Sono sempre le luci a sorprenderci, portandoci in un nuovo spazio. Più ampio, più chiaro ma mai vuoto di significato.
Luci accecanti a terra per abbagliare noi durante l'uscita di scena di lui e l'entrata di lei
Ora è lei a narrare. Il suo corpo si rompe in scena con armonia (peccato quell'incespicare di parole che un paio di volte interrompe il ritmo facendoci uscire dalla suggestione).
Ancora, tutto accade fuori scena, come nella tragedia greca. No action, solo logos sulle tavole del teatro.
Il suono è un altro elemento di accompagnamento interessante. Ronzii fuori scena, sussurri, echi di cori chiesastici sempre più lontani; lamenti.
Anche nella colonna sonora gli elementi classici del gotico vengono rarefatti fino a un astrazione quasi da musica electro postindustriale.
Meno preponderante delle luci, sostiene le parole che creano immagini nitide del bosco, del lago, della camera, collante glauco di uno spazio scenico paurosamente spoglio.
Spettacolo breve (un'ora esatta) e non facile, non dinamico, richiede attenzione e concentrazione. Ma il suo gioco di sottrazione di ogni cliché sull'abusata figura dai canini lo rende visibile anche a chi pensa che i vampiri abbiano ormai succhiato tutto il nostro sangue residuo.

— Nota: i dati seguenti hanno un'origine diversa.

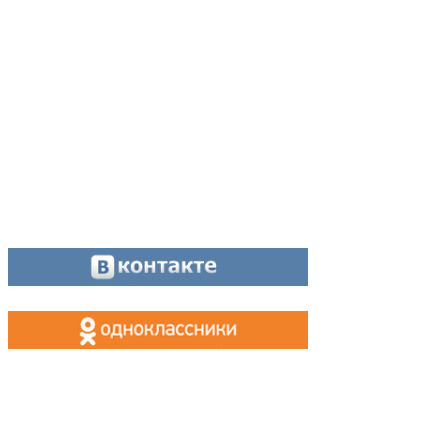
Главный редактор:
8 (34342) 26776
Отдел рекламы:
8 (34342) 26778
Касса, приём объявлений:
8 (34342) 26778
МАХ, Telegram:
+7 (955) 088 35 24
Оставайтесь на связи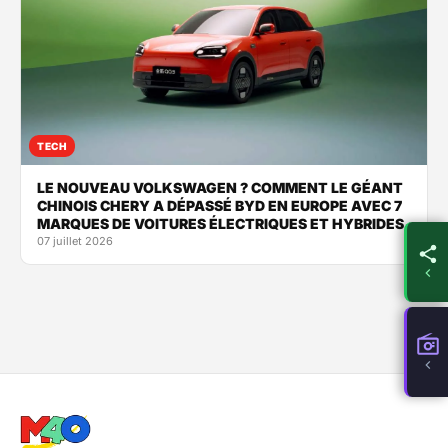
TECH
LE NOUVEAU VOLKSWAGEN ? COMMENT LE GÉANT
CHINOIS CHERY A DÉPASSÉ BYD EN EUROPE AVEC 7
MARQUES DE VOITURES ÉLECTRIQUES ET HYBRIDES
07 juillet 2026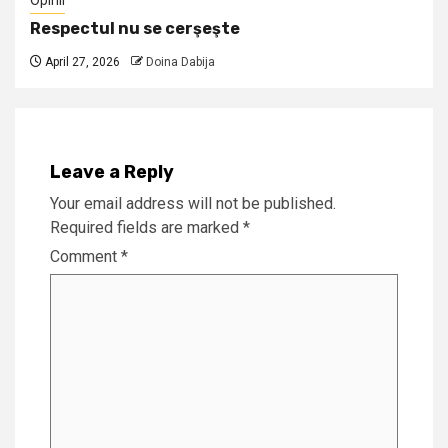
Opinii
Respectul nu se cerşeşte
April 27, 2026
Doina Dabija
Leave a Reply
Your email address will not be published.
Required fields are marked
*
Comment
*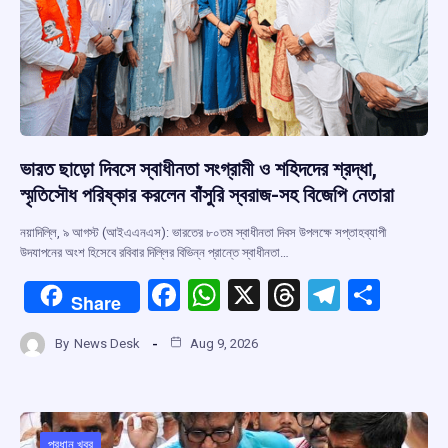
ভারত ছাড়ো দিবসে স্বাধীনতা সংগ্রামী ও শহিদদের শ্রদ্ধা,
স্মৃতিসৌধ পরিষ্কার করলেন বাঁসুরি স্বরাজ-সহ বিজেপি নেতারা
নয়াদিল্লি, ৯ আগস্ট (আইএএনএস): ভারতের ৮০তম স্বাধীনতা দিবস উপলক্ষে সপ্তাহব্যাপী
উদযাপনের অংশ হিসেবে রবিবার দিল্লির বিভিন্ন প্রান্তে স্বাধীনতা…
F
W
X
T
T
S
Share
a
h
hr
el
h
By
News Desk
Aug 9, 2026
ce
at
e
e
ar
b
s
a
gr
e
o
A
d
a
প্রধান খবর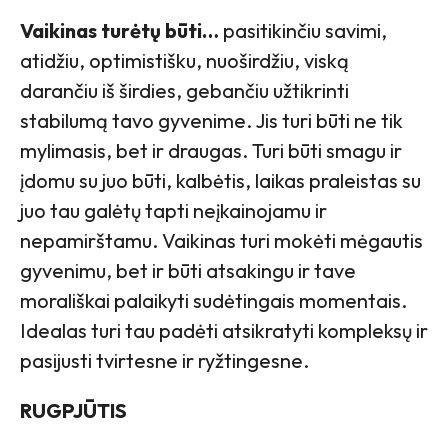
Vaikinas turėtų būti…
pasitikinčiu savimi,
atidžiu, optimistišku, nuoširdžiu, viską
darančiu iš širdies, gebančiu užtikrinti
stabilumą tavo gyvenime. Jis turi būti ne tik
mylimasis, bet ir draugas. Turi būti smagu ir
įdomu su juo būti, kalbėtis, laikas praleistas su
juo tau galėtų tapti neįkainojamu ir
nepamirštamu. Vaikinas turi mokėti mėgautis
gyvenimu, bet ir būti atsakingu ir tave
morališkai palaikyti sudėtingais momentais.
Idealas turi tau padėti atsikratyti kompleksų ir
pasijusti tvirtesne ir ryžtingesne.
RUGPJŪTIS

Chi invece è interessato a un serio approfondimento sullo sviluppo della figura letteraria del vampiro, può scaricare dal sito della Gargoyle l'illuminante saggio di Fabio Giovannini, introduzione al secondo volume del Varney di Prest e Rymer, dotto confronto fra le caratteristiche del Ruthven di Polidori, del feuilleton Varney e quindi del celeberrimo Dracula di Stoker.
Mario G & LaCri
P.S.: Posthuman dà il benvenuto a LaCri, che debutta collaborando con Mario a questo articolo.
P.S.2: foto di scena di Filippo Guerrieri.